#### [The request]
Copy out all the records below, swapping every "check sheet" for "test log" and leaving everything else unchanged.
○ ○ ○ ○
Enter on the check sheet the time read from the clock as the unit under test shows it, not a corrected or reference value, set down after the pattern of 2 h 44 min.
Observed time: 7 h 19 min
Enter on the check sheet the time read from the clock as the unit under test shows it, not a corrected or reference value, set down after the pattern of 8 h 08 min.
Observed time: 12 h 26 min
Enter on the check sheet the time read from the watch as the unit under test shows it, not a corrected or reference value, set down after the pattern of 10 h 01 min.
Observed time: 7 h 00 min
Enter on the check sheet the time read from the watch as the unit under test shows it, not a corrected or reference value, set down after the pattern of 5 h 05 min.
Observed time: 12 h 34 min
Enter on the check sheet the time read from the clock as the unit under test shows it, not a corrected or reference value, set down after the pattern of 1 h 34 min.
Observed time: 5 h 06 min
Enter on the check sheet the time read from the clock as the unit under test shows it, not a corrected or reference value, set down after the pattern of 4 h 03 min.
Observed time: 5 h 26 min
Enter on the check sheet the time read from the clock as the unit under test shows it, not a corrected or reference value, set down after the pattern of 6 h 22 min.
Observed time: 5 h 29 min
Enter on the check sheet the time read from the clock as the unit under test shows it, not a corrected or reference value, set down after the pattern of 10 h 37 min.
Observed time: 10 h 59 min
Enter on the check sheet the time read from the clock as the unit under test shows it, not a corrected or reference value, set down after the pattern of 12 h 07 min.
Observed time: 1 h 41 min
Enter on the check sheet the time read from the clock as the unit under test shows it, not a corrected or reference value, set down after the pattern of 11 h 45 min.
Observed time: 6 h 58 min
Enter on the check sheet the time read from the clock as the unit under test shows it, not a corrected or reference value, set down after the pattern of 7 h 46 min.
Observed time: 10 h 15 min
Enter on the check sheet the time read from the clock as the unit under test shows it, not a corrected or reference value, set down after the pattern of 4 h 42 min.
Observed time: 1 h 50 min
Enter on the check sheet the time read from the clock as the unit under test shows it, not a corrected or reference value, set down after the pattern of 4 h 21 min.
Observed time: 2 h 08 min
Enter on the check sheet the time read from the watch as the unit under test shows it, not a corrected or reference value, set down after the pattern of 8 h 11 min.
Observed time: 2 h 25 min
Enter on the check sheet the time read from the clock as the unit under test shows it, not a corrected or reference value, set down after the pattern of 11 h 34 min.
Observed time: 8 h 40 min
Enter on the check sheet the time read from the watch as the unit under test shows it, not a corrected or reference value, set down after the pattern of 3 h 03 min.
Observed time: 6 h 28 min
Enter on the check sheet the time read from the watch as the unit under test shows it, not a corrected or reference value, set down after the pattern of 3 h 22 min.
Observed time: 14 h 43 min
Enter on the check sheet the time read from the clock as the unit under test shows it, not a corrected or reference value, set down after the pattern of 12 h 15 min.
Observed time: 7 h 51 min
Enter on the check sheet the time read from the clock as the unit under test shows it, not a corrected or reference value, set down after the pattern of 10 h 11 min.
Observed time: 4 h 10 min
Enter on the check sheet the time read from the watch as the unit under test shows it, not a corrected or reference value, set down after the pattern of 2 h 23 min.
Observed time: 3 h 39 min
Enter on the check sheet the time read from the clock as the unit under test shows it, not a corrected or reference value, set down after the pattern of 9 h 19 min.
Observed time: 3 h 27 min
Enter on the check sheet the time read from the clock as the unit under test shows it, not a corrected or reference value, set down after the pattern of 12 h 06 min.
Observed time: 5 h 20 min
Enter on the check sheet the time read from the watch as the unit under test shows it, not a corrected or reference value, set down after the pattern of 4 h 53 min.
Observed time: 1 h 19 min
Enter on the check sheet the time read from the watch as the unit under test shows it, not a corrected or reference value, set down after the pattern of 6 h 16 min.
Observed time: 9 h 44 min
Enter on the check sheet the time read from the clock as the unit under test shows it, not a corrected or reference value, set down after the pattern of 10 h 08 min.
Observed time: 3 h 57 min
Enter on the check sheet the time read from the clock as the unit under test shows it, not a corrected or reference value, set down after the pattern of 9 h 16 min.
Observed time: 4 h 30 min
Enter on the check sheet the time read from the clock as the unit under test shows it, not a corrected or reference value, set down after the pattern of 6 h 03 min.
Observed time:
○ ○ ○ ○
#### [Response to this exercise]
Enter on the test log the time read from the clock as the unit under test shows it, not a corrected or reference value, set down after the pattern of 2 h 44 min.
Observed time: 7 h 19 min
Enter on the test log the time read from the clock as the unit under test shows it, not a corrected or reference value, set down after the pattern of 8 h 08 min.
Observed time: 12 h 26 min
Enter on the test log the time read from the watch as the unit under test shows it, not a corrected or reference value, set down after the pattern of 10 h 01 min.
Observed time: 7 h 00 min
Enter on the test log the time read from the watch as the unit under test shows it, not a corrected or reference value, set down after the pattern of 5 h 05 min.
Observed time: 12 h 34 min
Enter on the test log the time read from the clock as the unit under test shows it, not a corrected or reference value, set down after the pattern of 1 h 34 min.
Observed time: 5 h 06 min
Enter on the test log the time read from the clock as the unit under test shows it, not a corrected or reference value, set down after the pattern of 4 h 03 min.
Observed time: 5 h 26 min
Enter on the test log the time read from the clock as the unit under test shows it, not a corrected or reference value, set down after the pattern of 6 h 22 min.
Observed time: 5 h 29 min
Enter on the test log the time read from the clock as the unit under test shows it, not a corrected or reference value, set down after the pattern of 10 h 37 min.
Observed time: 10 h 59 min
Enter on the test log the time read from the clock as the unit under test shows it, not a corrected or reference value, set down after the pattern of 12 h 07 min.
Observed time: 1 h 41 min
Enter on the test log the time read from the clock as the unit under test shows it, not a corrected or reference value, set down after the pattern of 11 h 45 min.
Observed time: 6 h 58 min
Enter on the test log the time read from the clock as the unit under test shows it, not a corrected or reference value, set down after the pattern of 7 h 46 min.
Observed time: 10 h 15 min
Enter on the test log the time read from the clock as the unit under test shows it, not a corrected or reference value, set down after the pattern of 4 h 42 min.
Observed time: 1 h 50 min
Enter on the test log the time read from the clock as the unit under test shows it, not a corrected or reference value, set down after the pattern of 4 h 21 min.
Observed time: 2 h 08 min
Enter on the test log the time read from the watch as the unit under test shows it, not a corrected or reference value, set down after the pattern of 8 h 11 min.
Observed time: 2 h 25 min
Enter on the test log the time read from the clock as the unit under test shows it, not a corrected or reference value, set down after the pattern of 11 h 34 min.
Observed time: 8 h 40 min
Enter on the test log the time read from the watch as the unit under test shows it, not a corrected or reference value, set down after the pattern of 3 h 03 min.
Observed time: 6 h 28 min
Enter on the test log the time read from the watch as the unit under test shows it, not a corrected or reference value, set down after the pattern of 3 h 22 min.
Observed time: 14 h 43 min
Enter on the test log the time read from the clock as the unit under test shows it, not a corrected or reference value, set down after the pattern of 12 h 15 min.
Observed time: 7 h 51 min
Enter on the test log the time read from the clock as the unit under test shows it, not a corrected or reference value, set down after the pattern of 10 h 11 min.
Observed time: 4 h 10 min
Enter on the test log the time read from the watch as the unit under test shows it, not a corrected or reference value, set down after the pattern of 2 h 23 min.
Observed time: 3 h 39 min
Enter on the test log the time read from the clock as the unit under test shows it, not a corrected or reference value, set down after the pattern of 9 h 19 min.
Observed time: 3 h 27 min
Enter on the test log the time read from the clock as the unit under test shows it, not a corrected or reference value, set down after the pattern of 12 h 06 min.
Observed time: 5 h 20 min
Enter on the test log the time read from the watch as the unit under test shows it, not a corrected or reference value, set down after the pattern of 4 h 53 min.
Observed time: 1 h 19 min
Enter on the test log the time read from the watch as the unit under test shows it, not a corrected or reference value, set down after the pattern of 6 h 16 min.
Observed time: 9 h 44 min
Enter on the test log the time read from the clock as the unit under test shows it, not a corrected or reference value, set down after the pattern of 10 h 08 min.
Observed time: 3 h 57 min
Enter on the test log the time read from the clock as the unit under test shows it, not a corrected or reference value, set down after the pattern of 9 h 16 min.
Observed time: 4 h 30 min
Enter on the test log the time read from the clock as the unit under test shows it, not a corrected or reference value, set down after the pattern of 6 h 03 min.
Observed time:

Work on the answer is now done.